Text excerpt:
»»

Sunday, August 12, 2012

Eating Jesus

Sermon for the Eleventh Sunday after Pentecost
August 12, 2012
by the Rev. John Kirkley

“Nothing is more practical than 
finding God, than 
falling in Love
 in a quite, final way.
 What you are in love with,
 what seizes your imagination, will affect everything.
 It will decide 
what will get you out of bed in the morning, what you do with your evenings,
 how you spend your weekends,
 what you read, whom you know,
 what breaks your heart,
 and what amazes you with joy and gratitude.
 Fall in Love, stay in love,
 and it will decide everything.”[1] 

These words, attributed to the Jesuit Father Pedro Arrupe, capture the essence of Jesus’ teaching in John chapter six.  It is a very practical teaching about that which determines the quality and direction of our life.  It is an invitation to experience eternal life by falling in love with Jesus in an absolute, final way.  This intimate communion with Jesus, eating his flesh and drinking his blood, gives us a share in God’s own life.

««

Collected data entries
»»

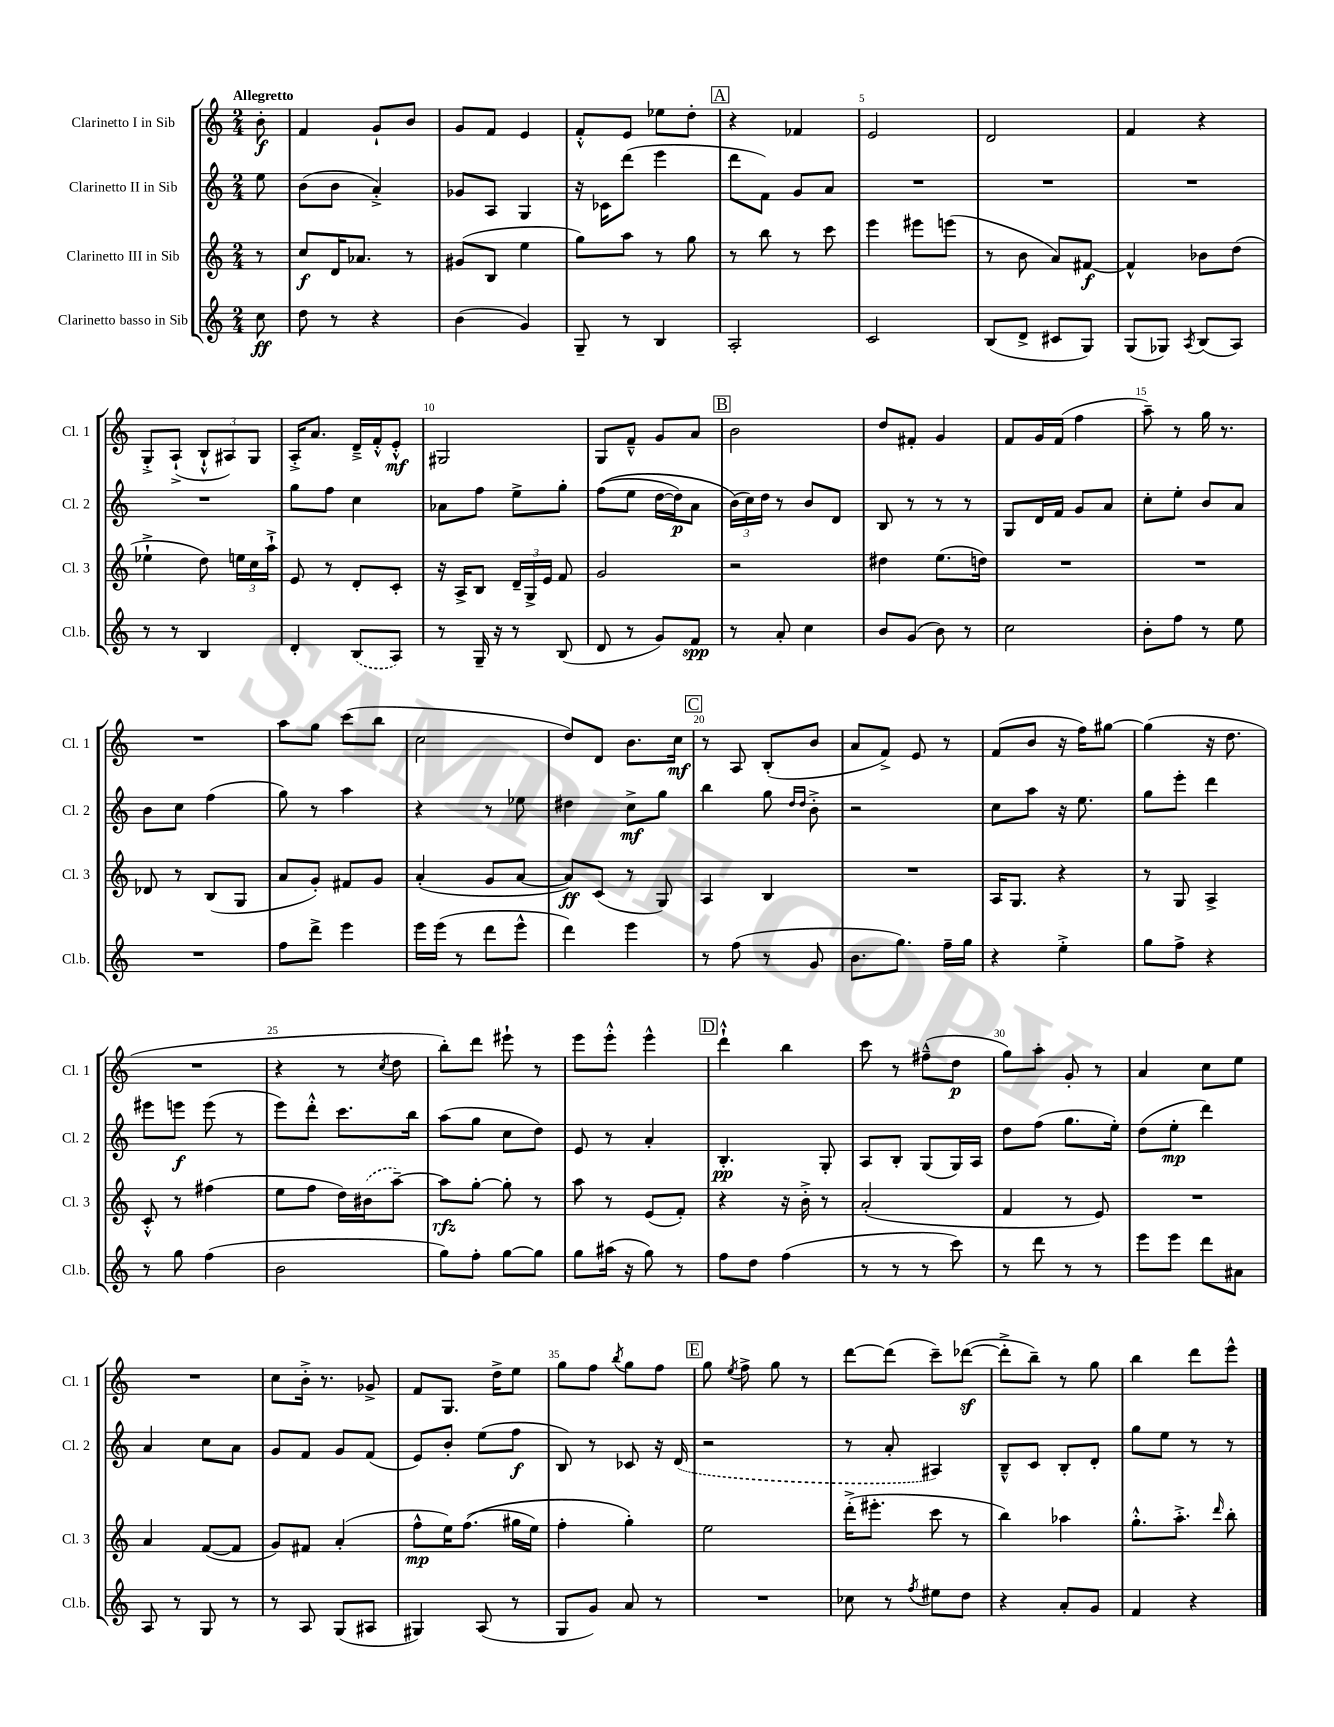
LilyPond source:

<<
\new StaffGroup <<
\new Staff = "s0" \with { instrumentName = "Clarinetto I in Sib" shortInstrumentName = "Cl. 1" } {
    \clef treble \key c \major \numericTimeSignature \time 2/4 \partial 8 \tempo "Allegretto"
    \autoBeamOff b'8-.\f |
    f'4 g'8[-! b'8] |
    g'8[ f'8] e'4 |
    f'8[-.-^ e'8] ees''8[ d''8]-. |
    \mark \markup { \box "A" } r4 fes'4 |
    e'2 |
    d'2 |
    f'4 r4 |
    g8[-.-> a8]-!->( \tuplet 3/2 { b8[-!-^ ais8) g8] } |
    a16[-.-> a'8.] d'16[---> f'16-.-^ e'8]-.-^\mf |
    gis2 |
    g8[ f'8]---^ g'8[ a'8] |
    \mark \markup { \box "B" } b'2 |
    d''8[ fis'8]-. g'4 |
    f'8[ g'16 f'16]( f''4 |
    a''8--) r8 g''16 r8. |
    R2 |
    a''8[ g''8] c'''8[( b''8] |
    c''2 |
    d''8[) d'8] b'8.[ c''16]\mf |
    \mark \markup { \box "C" } r8 a8 b8[-.( b'8] |
    a'8[ f'8]->) e'8 r8 |
    f'8[( b'8] r16 f''16[) gis''8]~ |
    gis''4( r16 d''8. |
    R2 |
    r4 r8 \acciaccatura { c''8 } d''8 |
    b''8[-.) d'''8] eis'''8-! r8 |
    e'''8[ e'''8]-.-^ e'''4-^ |
    \mark \markup { \box "D" } d'''4-!-^ b''4 |
    c'''8 r8 fis''8[---^( d''8]\p |
    g''8[) a''8]-. g'8-. r8 |
    a'4 c''8[ e''8] |
    R2 |
    c''8[ b'16]-.-> r8. ges'8-> |
    f'8[ g8.] d''16[-> e''8] |
    g''8[ f''8] \acciaccatura { b''8 } g''8[ f''8] |
    \mark \markup { \box "E" } g''8 \acciaccatura { e''8 } f''8-> g''8 r8 |
    d'''8[~ d'''8]( c'''8[--) des'''8]~\sf( |
    des'''8[-.-> b''8]--) r8 g''8 |
    b''4 d'''8[ e'''8]-^ \bar "|." |
}
\new Staff = "s1" \with { instrumentName = "Clarinetto II in Sib" shortInstrumentName = "Cl. 2" } {
    \clef treble \key c \major \numericTimeSignature \time 2/4 \partial 8
    \autoBeamOff e''8 |
    b'8[( b'8] a'4-.->) |
    ges'8[ a8] g4 |
    r16 ces'16[ d'''8]( e'''4 |
    \mark \markup { \box "A" } d'''8[ f'8]) g'8[ a'8] |
    R2 |
    R2 |
    R2 |
    R2 |
    g''8[ f''8] c''4 |
    aes'8[ f''8] e''8[-> g''8]-. |
    f''8[(\( e''8] d''16[~ d''16\p) a'8] |
    \mark \markup { \box "B" } \tuplet 3/2 { b'16[(\) c''16) d''16] } r8 b'8[ d'8] |
    b8 r8 r8 r8 |
    g8[ d'16 f'16] g'8[ a'8] |
    c''8[-. e''8]-. b'8[ a'8] |
    b'8[ c''8] f''4( |
    g''8) r8 a''4 |
    r4 r8 ees''8 |
    dis''4 c''8[->\mf g''8] |
    \mark \markup { \box "C" } b''4 g''8 \grace { d''16[ d''16] } b'8-.-> |
    r2 |
    c''8[ a''8] r16 e''8. |
    g''8[ e'''8]-. d'''4 |
    eis'''8[ e'''8]\f e'''8( r8 |
    e'''8[) d'''8]-.-^ c'''8.[ b''16] |
    a''8[( g''8] c''8[ d''8]) |
    e'8 r8 a'4-. |
    \mark \markup { \box "D" } b4.-.\pp g8-. |
    a8[ b8]-. g8[( g16) a16] |
    d''8[ f''8]( g''8.[ e''16]-.) |
    d''8[( e''8]-.\mp d'''4) |
    a'4 c''8[ a'8] |
    g'8[ f'8] g'8[ f'8]( |
    e'8[) b'8]-. e''8[( f''8]\f |
    b8) r8 ces'8 r16 \once \slurDashed d'16( |
    \mark \markup { \box "E" } r2 |
    r8 a'8-. ais4) |
    b8[---^ c'8] b8[-. d'8]-. |
    g''8[ e''8] r8 r8 \bar "|." |
}
\new Staff = "s2" \with { instrumentName = "Clarinetto III in Sib" shortInstrumentName = "Cl. 3" } {
    \clef treble \key c \major \numericTimeSignature \time 2/4 \partial 8
    \autoBeamOff r8 |
    c''8[\f d'16 aes'8.] r8 |
    gis'8[( b8] e''4 |
    g''8[) a''8] r8 g''8 |
    \mark \markup { \box "A" } r8 b''8 r8 c'''8 |
    e'''4 eis'''8[ e'''8]( |
    r8 b'8 a'8[) fis'8]~\f |
    fis'4-^ bes'8[ d''8]( |
    ees''4-!-> d''8) \tuplet 3/2 { e''16[ c''16 a''16]-!-> } |
    e'8 r8 d'8[-. c'8]-. |
    r16 a16[-> b8] \tuplet 3/2 { d'16[-- g16-> e'16] } f'8 |
    g'2 |
    \mark \markup { \box "B" } r2 |
    dis''4 e''8.[( d''16]) |
    R2 |
    R2 |
    des'8 r8 b8[( g8] |
    a'8[ g'8]-.) fis'8[ g'8] |
    a'4-.( g'8[ a'8]~ |
    a'8[\ff) c'8]( r8 g8) |
    \mark \markup { \box "C" } a4 b4 |
    R2 |
    a16[ g8.] r4 |
    r8 g8 a4-> |
    c'8-.-^ r8 fis''4( |
    e''8[ f''8] d''16[) \once \slurDashed bis'16( a''8]~--) |
    a''8[\rfz g''8]~-. g''8-. r8 |
    a''8 r8 e'8[( f'8]-.) |
    \mark \markup { \box "D" } r4 r16 b'16-.-> r8 |
    a'2-.( |
    f'4 r8 e'8) |
    R2 |
    a'4 f'8[~( f'8] |
    g'8[) fis'8] a'4-.( |
    f''8[-^\mp e''16) f''8.](\( gis''16[ e''16]) |
    f''4-. g''4-.\) |
    \mark \markup { \box "E" } e''2 |
    d'''16[-.->( eis'''8.]-. c'''8 r8 |
    b''4) aes''4 |
    g''8.[-.-^ a''8.]-.-> \grace { d'''16 } b''8-. \bar "|." |
}
\new Staff = "s3" \with { instrumentName = "Clarinetto basso in Sib" shortInstrumentName = "Cl.b." } {
    \clef treble \key c \major \numericTimeSignature \time 2/4 \partial 8
    \autoBeamOff c''8\ff |
    d''8 r8 r4 |
    b'4( g'4) |
    g8-- r8 b4 |
    \mark \markup { \box "A" } a2-. |
    c'2 |
    b8[( d'8]-> cis'8[ g8]) |
    g8[( ges8]) \acciaccatura { a8 } b8[( a8]) |
    r8 r8 b4 |
    d'4-. \once \slurDashed b8[( a8]) |
    r8 g16-- r16 r8 b8( |
    d'8 r8 g'8[) f'8]\spp |
    \mark \markup { \box "B" } r8 a'8-. c''4 |
    b'8[ g'8]( b'8) r8 |
    c''2 |
    b'8[-. f''8] r8 e''8 |
    R2 |
    f''8[ d'''8]-> e'''4 |
    e'''16[ e'''16]( r8 d'''8[ e'''8]-^ |
    d'''4) e'''4 |
    \mark \markup { \box "C" } r8 f''8( r8 g'8 |
    b'8.[ g''8.]) f''16[-- g''16] |
    r4 e''4-.-> |
    g''8[ f''8]-> r4 |
    r8 g''8 f''4( |
    b'2 |
    g''8[) f''8]-. g''8[~ g''8] |
    g''8[ ais''16]( r16 g''8) r8 |
    \mark \markup { \box "D" } f''8[ d''8] f''4( |
    r8 r8 r8 c'''8) |
    r8 d'''8 r8 r8 |
    e'''8[ e'''8] d'''8[ ais'8] |
    a8 r8 g8 r8 |
    r8 a8 g8[( ais8] |
    gis4) a8( r8 |
    g8[ g'8]) a'8 r8 |
    \mark \markup { \box "E" } R2 |
    ces''8 r8 \acciaccatura { f''8 } eis''8[ d''8] |
    r4 a'8[-. g'8] |
    f'4 r4 \bar "|." |
}
>>
>>
\layout { \context { \Score \override BarNumber.break-visibility = ##(#f #t #t) barNumberVisibility = #(every-nth-bar-number-visible 5) } }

««

To be done:
[a] Repeat the part of the sermon starting with "Sermon for the" and going on through "quite, final way.".
[b] From the listing, pull out every line that contains the string "shortInstrumentName", matching uppercase and lowercase exactly.

Full solutions:
[a]
Sermon for the Eleventh Sunday after Pentecost
August 12, 2012
by the Rev. John Kirkley

“Nothing is more practical than 
finding God, than 
falling in Love
 in a quite, final way.

[b]
\new Staff = "s0" \with { instrumentName = "Clarinetto I in Sib" shortInstrumentName = "Cl. 1" } {
\new Staff = "s1" \with { instrumentName = "Clarinetto II in Sib" shortInstrumentName = "Cl. 2" } {
\new Staff = "s2" \with { instrumentName = "Clarinetto III in Sib" shortInstrumentName = "Cl. 3" } {
\new Staff = "s3" \with { instrumentName = "Clarinetto basso in Sib" shortInstrumentName = "Cl.b." } {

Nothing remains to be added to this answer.